-- BEGIN --

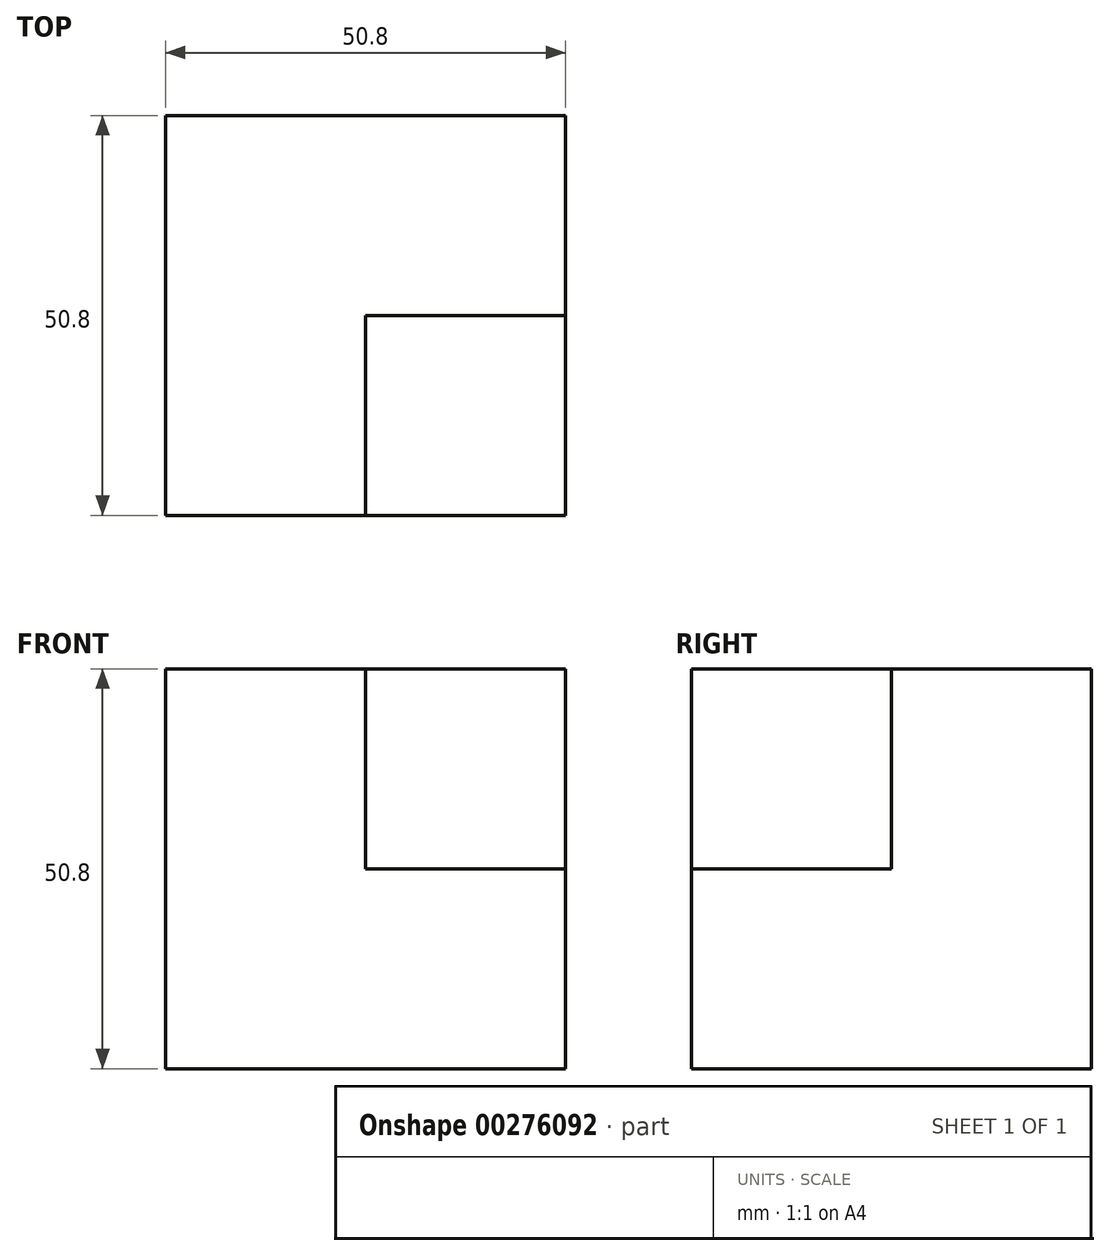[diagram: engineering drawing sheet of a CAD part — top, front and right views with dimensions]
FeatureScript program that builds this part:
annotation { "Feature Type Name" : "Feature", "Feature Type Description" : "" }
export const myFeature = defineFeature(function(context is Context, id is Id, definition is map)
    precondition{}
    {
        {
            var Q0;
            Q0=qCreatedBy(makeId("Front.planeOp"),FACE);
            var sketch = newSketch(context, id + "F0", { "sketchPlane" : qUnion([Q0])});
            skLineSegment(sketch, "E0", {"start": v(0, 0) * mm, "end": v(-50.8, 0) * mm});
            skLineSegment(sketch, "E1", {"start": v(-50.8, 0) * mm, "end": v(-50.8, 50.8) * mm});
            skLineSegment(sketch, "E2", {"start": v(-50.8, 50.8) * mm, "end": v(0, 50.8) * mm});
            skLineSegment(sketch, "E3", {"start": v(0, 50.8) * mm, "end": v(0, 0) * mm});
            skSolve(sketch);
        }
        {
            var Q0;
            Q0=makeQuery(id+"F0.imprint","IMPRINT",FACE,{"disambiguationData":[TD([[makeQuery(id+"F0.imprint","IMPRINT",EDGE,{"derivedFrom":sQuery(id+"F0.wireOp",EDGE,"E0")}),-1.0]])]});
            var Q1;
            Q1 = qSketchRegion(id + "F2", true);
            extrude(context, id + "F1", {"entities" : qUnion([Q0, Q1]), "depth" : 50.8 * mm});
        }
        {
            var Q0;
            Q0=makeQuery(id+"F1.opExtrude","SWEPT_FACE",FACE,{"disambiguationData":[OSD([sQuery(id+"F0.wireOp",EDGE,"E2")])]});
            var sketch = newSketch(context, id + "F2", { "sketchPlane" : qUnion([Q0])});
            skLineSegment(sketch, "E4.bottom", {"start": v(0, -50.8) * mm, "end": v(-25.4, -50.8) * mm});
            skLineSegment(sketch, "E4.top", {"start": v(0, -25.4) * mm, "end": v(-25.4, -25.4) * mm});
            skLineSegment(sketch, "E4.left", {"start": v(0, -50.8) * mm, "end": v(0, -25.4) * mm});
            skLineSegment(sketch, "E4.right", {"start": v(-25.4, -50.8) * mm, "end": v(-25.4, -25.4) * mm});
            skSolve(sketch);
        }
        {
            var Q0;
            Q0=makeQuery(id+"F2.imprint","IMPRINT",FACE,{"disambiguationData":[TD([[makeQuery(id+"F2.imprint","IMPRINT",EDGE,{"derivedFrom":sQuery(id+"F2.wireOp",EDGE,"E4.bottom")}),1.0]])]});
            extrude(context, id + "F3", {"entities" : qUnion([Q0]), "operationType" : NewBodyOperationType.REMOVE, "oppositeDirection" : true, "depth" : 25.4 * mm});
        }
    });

-- END --

— Stated task —
Extract every line of the data above that contains the string "depth". Only matches with the same uppercase and lowercase letters count.

— Answer —
            extrude(context, id + "F1", {"entities" : qUnion([Q0, Q1]), "depth" : 50.8 * mm});
            extrude(context, id + "F3", {"entities" : qUnion([Q0]), "operationType" : NewBodyOperationType.REMOVE, "oppositeDirection" : true, "depth" : 25.4 * mm});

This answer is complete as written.